From: Zhenzhong Duan <zhenzhong.duan@oracle.com>
To: "Liu, Jinsong" <jinsong.liu@intel.com>,
Jan Beulich <JBeulich@suse.com>, Tim Deegan <tim@xen.org>,
Andrew Cooper <andrew.cooper3@citrix.com>
Cc: Keir Fraser <keir@xen.org>,
"Nakajima, Jun" <jun.nakajima@intel.com>,
"xen-devel@lists.xen.org" <xen-devel@lists.xen.org>,
"Auld, Will" <will.auld@intel.com>,
"suravee.suthikulpanit@amd.com" <suravee.suthikulpanit@amd.com>,
"sherry.hurwitz@amd.com" <sherry.hurwitz@amd.com>
Subject: Re: [PATCH 3/3 V3] XSA-60 security hole: cr0.cd handling
Date: Mon, 04 Nov 2013 16:49:42 +0800 [thread overview]
Message-ID: <52775FA6.1040402@oracle.com> (raw)
In-Reply-To: <DE8DF0795D48FD4CA783C40EC8292335013A64FF@SHSMSX101.ccr.corp.intel.com>
On 2013-10-21 23:55, Liu, Jinsong wrote:
> From 4ff1e2955f67954e60562b29a00adea89e5b93ae Mon Sep 17 00:00:00 2001
> From: Liu Jinsong <jinsong.liu@intel.com>
> Date: Thu, 17 Oct 2013 05:49:23 +0800
> Subject: [PATCH 3/3 V3] XSA-60 security hole: cr0.cd handling
>
> This patch solves XSA-60 security hole:
> 1. For guest w/o VT-d, and for guest with VT-d but snooped, Xen need
> do nothing, since hardware snoop mechanism has ensured cache coherency.
>
> 2. For guest with VT-d but non-snooped, cache coherency can not be
> guaranteed by h/w snoop, therefore it need emulate UC type to guest:
> 2.1). if it works w/ Intel EPT, set guest IA32_PAT fields as UC so that
> guest memory type are all UC.

> _OBJECTIVES_
• A. Count the lines in the listing that contain the word "bottom" and give only that number.
• B. Please continue the XSA-60 patch email from the point where it stops.
The listing below has no connection to the XSA-60 patch email above.

> _EXTRACTED DATA_
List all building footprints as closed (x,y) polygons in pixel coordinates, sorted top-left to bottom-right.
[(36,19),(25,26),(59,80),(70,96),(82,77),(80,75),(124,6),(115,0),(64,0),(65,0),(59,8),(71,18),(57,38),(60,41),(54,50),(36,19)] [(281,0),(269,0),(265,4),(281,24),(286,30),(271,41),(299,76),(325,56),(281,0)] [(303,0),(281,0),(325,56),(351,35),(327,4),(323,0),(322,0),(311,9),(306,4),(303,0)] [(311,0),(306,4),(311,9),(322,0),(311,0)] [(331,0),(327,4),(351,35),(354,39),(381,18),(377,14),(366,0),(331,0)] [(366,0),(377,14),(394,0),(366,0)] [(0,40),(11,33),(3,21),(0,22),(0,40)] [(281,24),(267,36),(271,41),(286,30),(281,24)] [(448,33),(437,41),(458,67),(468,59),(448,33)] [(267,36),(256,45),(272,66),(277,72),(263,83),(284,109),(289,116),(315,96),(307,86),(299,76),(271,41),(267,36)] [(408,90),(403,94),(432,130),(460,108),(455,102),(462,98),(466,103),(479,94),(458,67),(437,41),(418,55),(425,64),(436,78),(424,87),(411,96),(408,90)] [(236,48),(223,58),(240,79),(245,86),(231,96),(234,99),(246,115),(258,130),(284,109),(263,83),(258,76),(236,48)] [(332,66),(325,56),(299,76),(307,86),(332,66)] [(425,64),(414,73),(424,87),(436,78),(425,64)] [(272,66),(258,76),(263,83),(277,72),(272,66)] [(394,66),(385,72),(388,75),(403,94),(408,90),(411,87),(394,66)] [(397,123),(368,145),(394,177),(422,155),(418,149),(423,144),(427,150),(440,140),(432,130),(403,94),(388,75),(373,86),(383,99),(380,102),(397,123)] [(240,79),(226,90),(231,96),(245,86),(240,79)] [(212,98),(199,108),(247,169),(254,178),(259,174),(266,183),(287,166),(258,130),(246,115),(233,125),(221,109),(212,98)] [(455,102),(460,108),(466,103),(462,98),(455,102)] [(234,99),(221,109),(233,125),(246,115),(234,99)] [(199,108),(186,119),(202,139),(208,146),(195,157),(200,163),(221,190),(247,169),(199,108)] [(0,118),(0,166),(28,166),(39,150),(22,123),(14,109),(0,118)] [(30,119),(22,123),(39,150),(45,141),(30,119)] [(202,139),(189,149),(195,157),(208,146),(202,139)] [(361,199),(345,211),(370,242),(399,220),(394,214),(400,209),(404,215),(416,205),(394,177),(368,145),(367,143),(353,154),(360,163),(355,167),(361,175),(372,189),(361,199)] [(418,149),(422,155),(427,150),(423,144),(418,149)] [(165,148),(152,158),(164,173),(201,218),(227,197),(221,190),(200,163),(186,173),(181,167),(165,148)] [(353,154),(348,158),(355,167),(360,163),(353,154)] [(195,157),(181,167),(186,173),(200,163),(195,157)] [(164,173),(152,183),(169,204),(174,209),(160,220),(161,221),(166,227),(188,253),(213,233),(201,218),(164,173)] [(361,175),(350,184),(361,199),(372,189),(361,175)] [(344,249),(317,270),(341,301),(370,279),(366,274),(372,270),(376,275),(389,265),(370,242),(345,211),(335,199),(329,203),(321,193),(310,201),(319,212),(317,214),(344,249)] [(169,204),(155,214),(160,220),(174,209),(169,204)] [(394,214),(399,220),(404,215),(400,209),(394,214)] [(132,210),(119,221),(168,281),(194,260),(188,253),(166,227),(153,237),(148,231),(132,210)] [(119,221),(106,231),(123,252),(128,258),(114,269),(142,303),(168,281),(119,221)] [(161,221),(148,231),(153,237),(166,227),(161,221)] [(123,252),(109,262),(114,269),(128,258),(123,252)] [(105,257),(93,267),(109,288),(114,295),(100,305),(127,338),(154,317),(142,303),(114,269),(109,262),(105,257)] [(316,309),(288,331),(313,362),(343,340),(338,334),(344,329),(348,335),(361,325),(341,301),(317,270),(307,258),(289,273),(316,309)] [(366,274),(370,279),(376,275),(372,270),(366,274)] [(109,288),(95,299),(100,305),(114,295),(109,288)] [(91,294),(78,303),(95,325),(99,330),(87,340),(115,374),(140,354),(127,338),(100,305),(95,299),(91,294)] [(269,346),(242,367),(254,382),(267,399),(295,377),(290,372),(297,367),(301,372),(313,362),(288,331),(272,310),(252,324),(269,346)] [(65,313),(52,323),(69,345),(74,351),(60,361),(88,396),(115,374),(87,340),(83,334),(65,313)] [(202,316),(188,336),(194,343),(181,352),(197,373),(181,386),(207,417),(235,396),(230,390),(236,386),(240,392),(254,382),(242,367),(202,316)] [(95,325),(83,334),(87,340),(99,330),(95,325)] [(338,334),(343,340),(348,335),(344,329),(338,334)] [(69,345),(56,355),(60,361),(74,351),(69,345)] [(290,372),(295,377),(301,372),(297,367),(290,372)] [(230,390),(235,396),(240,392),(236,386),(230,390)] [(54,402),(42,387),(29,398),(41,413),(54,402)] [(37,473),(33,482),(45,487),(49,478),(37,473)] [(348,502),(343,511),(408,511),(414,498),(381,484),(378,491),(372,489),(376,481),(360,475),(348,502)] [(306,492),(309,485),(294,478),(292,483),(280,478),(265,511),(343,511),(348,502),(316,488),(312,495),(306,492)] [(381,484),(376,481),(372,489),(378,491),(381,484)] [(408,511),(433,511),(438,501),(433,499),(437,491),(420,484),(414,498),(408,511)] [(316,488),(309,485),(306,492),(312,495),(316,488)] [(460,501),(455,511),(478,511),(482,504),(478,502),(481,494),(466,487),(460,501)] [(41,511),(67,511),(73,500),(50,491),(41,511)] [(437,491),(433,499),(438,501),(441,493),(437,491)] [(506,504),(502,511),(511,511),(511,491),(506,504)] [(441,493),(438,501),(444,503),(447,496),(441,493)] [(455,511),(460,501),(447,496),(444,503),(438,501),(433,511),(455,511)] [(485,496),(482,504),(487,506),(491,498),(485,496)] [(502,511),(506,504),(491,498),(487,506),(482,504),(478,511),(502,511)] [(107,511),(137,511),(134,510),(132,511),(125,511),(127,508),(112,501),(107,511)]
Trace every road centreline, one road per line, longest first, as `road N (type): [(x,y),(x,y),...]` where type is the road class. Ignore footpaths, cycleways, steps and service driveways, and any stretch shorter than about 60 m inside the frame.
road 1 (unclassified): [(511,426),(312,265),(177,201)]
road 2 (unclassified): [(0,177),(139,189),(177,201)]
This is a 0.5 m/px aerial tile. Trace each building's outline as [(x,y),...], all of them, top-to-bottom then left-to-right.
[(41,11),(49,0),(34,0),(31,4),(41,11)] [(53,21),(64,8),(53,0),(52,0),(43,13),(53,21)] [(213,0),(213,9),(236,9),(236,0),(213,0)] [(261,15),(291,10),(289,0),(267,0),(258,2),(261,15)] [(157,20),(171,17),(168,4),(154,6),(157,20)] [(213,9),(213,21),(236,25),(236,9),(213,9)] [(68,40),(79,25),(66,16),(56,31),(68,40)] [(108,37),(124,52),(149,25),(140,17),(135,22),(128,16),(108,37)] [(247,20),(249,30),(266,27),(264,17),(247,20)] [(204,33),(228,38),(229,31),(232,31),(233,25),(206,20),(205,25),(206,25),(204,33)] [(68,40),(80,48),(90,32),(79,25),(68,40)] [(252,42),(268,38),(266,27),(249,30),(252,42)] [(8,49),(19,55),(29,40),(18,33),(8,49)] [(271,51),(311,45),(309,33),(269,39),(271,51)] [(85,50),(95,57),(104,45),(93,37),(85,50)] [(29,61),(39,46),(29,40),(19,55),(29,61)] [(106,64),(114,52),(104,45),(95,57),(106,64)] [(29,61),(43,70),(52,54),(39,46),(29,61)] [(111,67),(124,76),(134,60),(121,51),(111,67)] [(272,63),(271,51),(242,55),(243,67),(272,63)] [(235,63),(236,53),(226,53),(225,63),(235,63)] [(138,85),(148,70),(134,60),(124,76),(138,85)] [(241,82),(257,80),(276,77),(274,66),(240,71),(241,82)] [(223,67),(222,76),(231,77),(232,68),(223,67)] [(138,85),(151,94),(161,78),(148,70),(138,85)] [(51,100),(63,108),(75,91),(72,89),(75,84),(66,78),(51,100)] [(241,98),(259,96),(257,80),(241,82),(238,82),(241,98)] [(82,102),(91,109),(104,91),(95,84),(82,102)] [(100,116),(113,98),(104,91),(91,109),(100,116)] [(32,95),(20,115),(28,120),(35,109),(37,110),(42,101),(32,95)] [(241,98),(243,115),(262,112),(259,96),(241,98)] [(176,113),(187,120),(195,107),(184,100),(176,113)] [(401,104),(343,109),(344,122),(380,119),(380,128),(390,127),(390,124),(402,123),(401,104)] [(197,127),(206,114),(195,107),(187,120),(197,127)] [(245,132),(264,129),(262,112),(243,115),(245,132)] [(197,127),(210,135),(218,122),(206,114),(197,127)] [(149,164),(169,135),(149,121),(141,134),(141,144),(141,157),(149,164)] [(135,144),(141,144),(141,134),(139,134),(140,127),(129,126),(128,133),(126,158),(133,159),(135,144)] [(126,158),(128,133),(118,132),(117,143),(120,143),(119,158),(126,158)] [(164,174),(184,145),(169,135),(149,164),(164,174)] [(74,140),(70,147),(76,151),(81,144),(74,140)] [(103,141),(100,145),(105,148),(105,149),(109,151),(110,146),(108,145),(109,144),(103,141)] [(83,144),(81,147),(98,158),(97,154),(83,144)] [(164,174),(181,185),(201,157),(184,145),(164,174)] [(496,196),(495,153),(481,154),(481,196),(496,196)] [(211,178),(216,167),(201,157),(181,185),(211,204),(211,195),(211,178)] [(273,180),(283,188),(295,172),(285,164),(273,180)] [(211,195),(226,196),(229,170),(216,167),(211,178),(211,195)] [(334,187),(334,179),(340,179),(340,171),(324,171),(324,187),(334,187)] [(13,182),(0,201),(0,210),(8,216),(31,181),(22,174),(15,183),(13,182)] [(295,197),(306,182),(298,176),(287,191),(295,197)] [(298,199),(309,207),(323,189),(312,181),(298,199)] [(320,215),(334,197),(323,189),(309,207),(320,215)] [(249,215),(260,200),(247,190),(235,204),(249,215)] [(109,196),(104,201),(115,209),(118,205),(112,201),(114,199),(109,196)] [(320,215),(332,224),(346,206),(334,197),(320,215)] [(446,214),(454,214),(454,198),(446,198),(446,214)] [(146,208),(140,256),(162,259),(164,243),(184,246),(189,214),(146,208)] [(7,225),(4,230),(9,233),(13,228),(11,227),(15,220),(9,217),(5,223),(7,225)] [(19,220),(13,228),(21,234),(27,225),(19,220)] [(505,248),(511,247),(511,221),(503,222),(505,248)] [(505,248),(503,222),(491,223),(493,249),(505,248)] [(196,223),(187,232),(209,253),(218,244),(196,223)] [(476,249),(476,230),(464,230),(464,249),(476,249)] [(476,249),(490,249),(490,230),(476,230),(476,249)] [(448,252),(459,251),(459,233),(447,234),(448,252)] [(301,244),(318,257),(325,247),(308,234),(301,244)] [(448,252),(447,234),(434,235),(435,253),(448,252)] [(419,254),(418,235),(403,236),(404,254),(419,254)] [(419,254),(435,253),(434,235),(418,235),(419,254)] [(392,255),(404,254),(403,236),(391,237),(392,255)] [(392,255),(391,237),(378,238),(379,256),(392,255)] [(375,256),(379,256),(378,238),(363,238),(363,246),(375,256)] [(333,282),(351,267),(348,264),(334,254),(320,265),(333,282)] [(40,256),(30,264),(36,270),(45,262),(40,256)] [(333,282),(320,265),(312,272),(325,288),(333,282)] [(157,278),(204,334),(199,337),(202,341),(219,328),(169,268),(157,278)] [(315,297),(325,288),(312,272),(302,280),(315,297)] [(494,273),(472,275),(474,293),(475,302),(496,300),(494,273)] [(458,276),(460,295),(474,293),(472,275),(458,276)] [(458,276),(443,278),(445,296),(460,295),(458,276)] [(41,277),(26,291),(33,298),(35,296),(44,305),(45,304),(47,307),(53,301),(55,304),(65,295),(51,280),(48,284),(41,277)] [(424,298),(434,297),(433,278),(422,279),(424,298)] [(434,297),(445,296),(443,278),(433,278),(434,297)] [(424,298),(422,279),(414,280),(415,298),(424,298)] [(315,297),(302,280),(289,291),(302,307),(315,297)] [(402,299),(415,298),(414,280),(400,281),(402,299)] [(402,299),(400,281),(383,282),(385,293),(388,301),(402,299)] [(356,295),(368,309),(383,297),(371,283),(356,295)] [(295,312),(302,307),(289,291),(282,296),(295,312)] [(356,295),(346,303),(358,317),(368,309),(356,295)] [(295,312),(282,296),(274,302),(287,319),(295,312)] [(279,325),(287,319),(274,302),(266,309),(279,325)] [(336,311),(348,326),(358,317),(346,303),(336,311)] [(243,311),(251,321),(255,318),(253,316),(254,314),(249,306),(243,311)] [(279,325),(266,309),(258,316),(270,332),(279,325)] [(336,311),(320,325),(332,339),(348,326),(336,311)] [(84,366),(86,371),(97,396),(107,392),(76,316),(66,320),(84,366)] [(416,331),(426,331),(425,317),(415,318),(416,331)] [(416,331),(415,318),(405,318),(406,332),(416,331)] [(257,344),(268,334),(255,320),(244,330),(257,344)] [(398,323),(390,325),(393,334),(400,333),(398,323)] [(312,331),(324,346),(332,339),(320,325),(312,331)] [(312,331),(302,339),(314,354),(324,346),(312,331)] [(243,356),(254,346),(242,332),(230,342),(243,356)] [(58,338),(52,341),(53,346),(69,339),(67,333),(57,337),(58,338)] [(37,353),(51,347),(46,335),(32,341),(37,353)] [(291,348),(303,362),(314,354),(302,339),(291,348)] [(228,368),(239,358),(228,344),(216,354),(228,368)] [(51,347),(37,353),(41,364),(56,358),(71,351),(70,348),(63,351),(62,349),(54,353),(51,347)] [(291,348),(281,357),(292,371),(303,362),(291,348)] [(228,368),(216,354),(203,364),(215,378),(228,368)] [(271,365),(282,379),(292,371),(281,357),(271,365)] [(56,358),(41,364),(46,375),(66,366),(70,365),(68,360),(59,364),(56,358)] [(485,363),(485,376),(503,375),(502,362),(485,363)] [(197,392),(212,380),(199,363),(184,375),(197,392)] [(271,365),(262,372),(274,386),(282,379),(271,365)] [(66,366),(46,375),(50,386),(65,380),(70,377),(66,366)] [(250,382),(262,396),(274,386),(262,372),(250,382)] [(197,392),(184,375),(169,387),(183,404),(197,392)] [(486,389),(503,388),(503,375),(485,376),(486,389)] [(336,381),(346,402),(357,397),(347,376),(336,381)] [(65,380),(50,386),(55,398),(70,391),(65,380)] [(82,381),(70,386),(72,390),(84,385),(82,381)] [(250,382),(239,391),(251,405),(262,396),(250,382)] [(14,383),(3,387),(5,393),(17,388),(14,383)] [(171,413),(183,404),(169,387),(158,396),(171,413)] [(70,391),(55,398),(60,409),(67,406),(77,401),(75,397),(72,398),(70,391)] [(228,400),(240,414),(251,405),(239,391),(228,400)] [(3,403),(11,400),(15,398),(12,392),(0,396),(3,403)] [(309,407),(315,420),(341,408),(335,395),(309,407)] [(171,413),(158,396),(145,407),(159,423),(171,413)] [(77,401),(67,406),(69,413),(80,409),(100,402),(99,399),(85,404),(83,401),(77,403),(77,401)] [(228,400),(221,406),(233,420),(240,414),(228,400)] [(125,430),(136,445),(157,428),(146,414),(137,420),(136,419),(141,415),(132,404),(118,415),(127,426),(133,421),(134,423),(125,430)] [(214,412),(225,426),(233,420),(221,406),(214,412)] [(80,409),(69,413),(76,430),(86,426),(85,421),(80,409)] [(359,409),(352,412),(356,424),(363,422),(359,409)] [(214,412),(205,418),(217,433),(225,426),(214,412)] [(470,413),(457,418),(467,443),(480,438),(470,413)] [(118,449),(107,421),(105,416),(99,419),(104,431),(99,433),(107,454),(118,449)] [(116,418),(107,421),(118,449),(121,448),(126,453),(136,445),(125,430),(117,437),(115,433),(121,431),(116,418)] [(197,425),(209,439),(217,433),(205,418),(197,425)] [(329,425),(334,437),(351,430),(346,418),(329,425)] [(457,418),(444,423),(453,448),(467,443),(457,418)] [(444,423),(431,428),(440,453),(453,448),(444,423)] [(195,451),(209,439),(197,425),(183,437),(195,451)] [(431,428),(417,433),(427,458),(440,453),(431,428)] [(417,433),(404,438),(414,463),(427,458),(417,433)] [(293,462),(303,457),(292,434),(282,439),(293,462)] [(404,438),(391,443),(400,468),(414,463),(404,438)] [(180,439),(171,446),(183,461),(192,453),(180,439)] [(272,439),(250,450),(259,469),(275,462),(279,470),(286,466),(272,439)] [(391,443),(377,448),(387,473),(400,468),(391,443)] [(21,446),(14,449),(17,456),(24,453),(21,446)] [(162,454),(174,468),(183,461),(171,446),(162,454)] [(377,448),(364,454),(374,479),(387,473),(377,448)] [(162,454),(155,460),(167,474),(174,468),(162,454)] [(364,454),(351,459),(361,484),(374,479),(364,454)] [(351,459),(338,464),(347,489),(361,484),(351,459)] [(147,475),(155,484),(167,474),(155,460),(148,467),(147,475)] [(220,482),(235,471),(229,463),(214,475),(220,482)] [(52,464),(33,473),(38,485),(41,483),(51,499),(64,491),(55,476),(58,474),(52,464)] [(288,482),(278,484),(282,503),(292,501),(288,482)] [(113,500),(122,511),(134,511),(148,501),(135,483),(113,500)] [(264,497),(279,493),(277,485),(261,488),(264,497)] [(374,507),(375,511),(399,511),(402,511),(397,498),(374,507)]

> _RESULTS BY TASK_
• A. 2

• B.
> 2.2). if it works w/ shadow, drop all shadows so that any new ones would
> be created on demand w/ UC.
>
> This patch also fix a bug of shadow cr0.cd setting. Current shadow has a
> small window between cache flush and TLB invalidation, resulting in possilbe
> cache pollution. This patch pause vcpus so that no vcpus context involved
> into the window.
>
> Signed-off-by: Liu Jinsong <jinsong.liu@intel.com>
> ---
> xen/arch/x86/hvm/hvm.c | 75 ++++++++++++++++++++++--------------
> xen/arch/x86/hvm/vmx/vmcs.c | 2 +-
> xen/arch/x86/hvm/vmx/vmx.c | 58 +++++++++++++++++++++++++++-
> xen/common/domain.c | 10 +++++
> xen/include/asm-x86/hvm/hvm.h | 1 +
> xen/include/asm-x86/hvm/support.h | 2 +
> xen/include/xen/sched.h | 1 +
> 7 files changed, 117 insertions(+), 32 deletions(-)
>
> diff --git a/xen/arch/x86/hvm/hvm.c b/xen/arch/x86/hvm/hvm.c
> index 688a943..df021de 100644
> --- a/xen/arch/x86/hvm/hvm.c
> +++ b/xen/arch/x86/hvm/hvm.c
> @@ -1701,6 +1701,40 @@ int hvm_mov_from_cr(unsigned int cr, unsigned int gpr)
> return X86EMUL_UNHANDLEABLE;
> }
>
> +void hvm_shadow_handle_cd(struct vcpu *v, unsigned long value)
> +{
> + if ( value & X86_CR0_CD )
> + {
> + /* Entering no fill cache mode. */
> + spin_lock(&v->domain->arch.hvm_domain.uc_lock);
> + v->arch.hvm_vcpu.cache_mode = NO_FILL_CACHE_MODE;
> +
> + if ( !v->domain->arch.hvm_domain.is_in_uc_mode )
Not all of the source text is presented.